我的大脑飞速运转。如果凶手是丽莎,她有动机,有可能具备一定的解剖学知识(尽管只读了一年医学院),那么,很多线索似乎都能对上。
可是……那道切口呢?那种独属于我,或者说,独属于我传授给陈昂的刀法,丽莎是如何掌握的?陈昂会把这个教给她?可能性微乎其微。
而且,家里的阿昂,又该如何解释?
线索像一团乱麻,刚刚理出一个线头,却又牵扯出更多无法解释的疑团。
“队长,我觉得,我们可能还需要排查一下陈昂更早之前的社会关系。”我开口建议,试图将调查方向引向可能与我,或者说,与“那种刀法”相关的领域,“比如他大学时期的朋友,或者……和他有过深入交流,可能学习过某些特殊技能的人。”
老马看了我一眼,目光锐利:“特殊技能?比如?”
我斟酌着用词:“比如……摄影需要了解人体结构,他会不会因此接触过一些解剖学知识?或者,他有没有可能向某些专业人士请教过……呃,比如,使用刀具的技巧?”我无法直接说出“分尸”这两个字。
老马沉吟了一下,点点头:“有道理。小吴,这条线你跟一下,重点查查他大学时期的社团活动,人际关系,有没有比较特别的、有医学背景或者……其他特殊爱好的朋友。”
“是,马队。”小吴连忙记录。
就在这时,我的手机又震动了一下。还是短信。
我借着低头看笔记的姿势,快速瞥了一眼。
阿昂:「怎么不回我?在忙?」
紧接着,又一条:「买了你爱吃的排骨,晚上红烧怎么样?」
平常的、带着一丝家常温暖的语句,此刻却像是一条条冰冷的毒蛇,缠绕上我的脖颈。
我几乎能想象出他此刻的样子——系着那条我给他买的格子围裙,站在厨房的暖光灯下,低着头,专注地看着手机,等待我的回复。眉眼温和,甚至带着一点期待。
可就是这个形象,与停尸房里那具支离破碎的尸体,与现场那地狱般的景象,形成了最残酷、最荒谬的对照。
我必须回去。我必须亲眼看看他,近距离地观察,寻找任何可能存在的破绽。
我站起身,对老马说:“队长,我有点不舒服,想请个假,早点回去休息一下。”我的脸色可能确实很难看,这个借口合情合理。

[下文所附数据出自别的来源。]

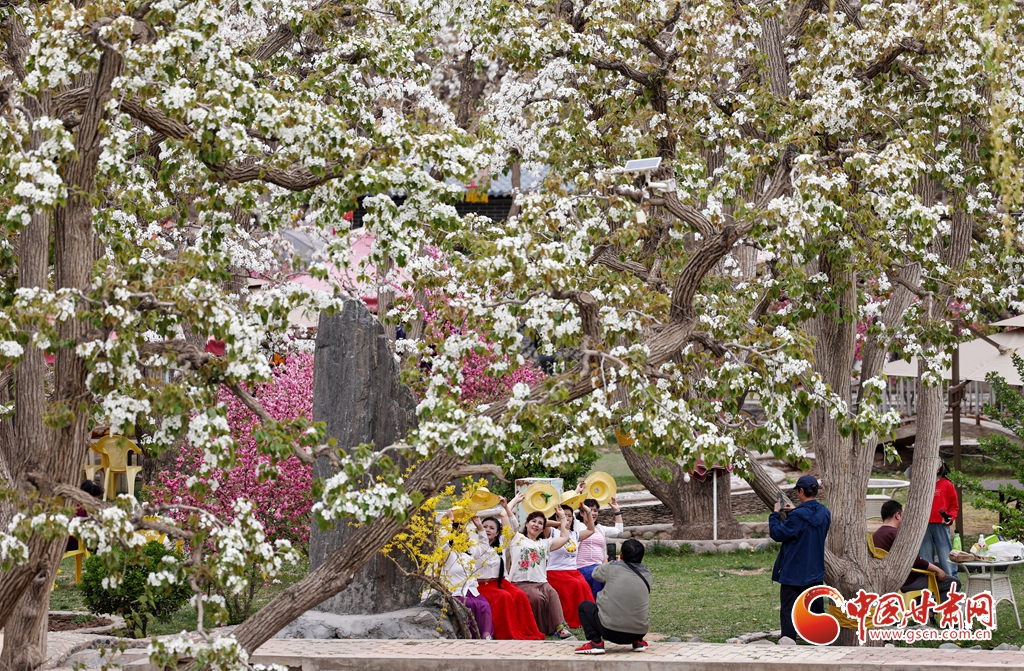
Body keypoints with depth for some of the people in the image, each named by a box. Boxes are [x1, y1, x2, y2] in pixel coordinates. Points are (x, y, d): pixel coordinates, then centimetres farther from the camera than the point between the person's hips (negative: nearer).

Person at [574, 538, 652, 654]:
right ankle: (638, 642, 22)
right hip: (640, 631, 4)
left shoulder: (612, 568, -4)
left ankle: (596, 642, 4)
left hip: (611, 631, -4)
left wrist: (605, 564, 40)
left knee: (584, 606, 19)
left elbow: (595, 573, 17)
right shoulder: (647, 574, 3)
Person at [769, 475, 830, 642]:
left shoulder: (797, 516, -21)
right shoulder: (824, 513, 2)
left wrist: (775, 514, -2)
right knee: (816, 608, 15)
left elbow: (777, 534, -15)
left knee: (789, 610, -2)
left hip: (794, 573, -7)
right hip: (816, 572, 7)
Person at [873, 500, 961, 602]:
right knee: (953, 582, -5)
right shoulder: (896, 533, -20)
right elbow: (916, 561, -23)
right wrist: (937, 570, -10)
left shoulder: (874, 536, 9)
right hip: (907, 582, -10)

老马看了看我,眼中闪过一丝关切,摆了摆手:“去吧,脸色是够差的。这边有消息随时通知你。好好休息,这案子……估计有的熬。”
我点了点头,没有再多说,拿起外套,快步离开了案情分析室。
走出市局大楼,午后的阳光有些刺眼,但我却感觉不到丝毫暖意。坐进车里,发动引擎,我看着后视镜里自己苍白而紧绷的脸,深吸了一口气。
方向盘在我手中,仿佛有千斤重。
回家的路,从未像今天这样,漫长而充满未知的恐惧。
我知道,我正在驶向的,可能不是一个温馨的港湾,而是一个精心布置的、充满谎言与危险的陷阱。
而那个设下陷阱的人,正系着围裙,在家里等着我,锅里,可能还炖着红烧排骨。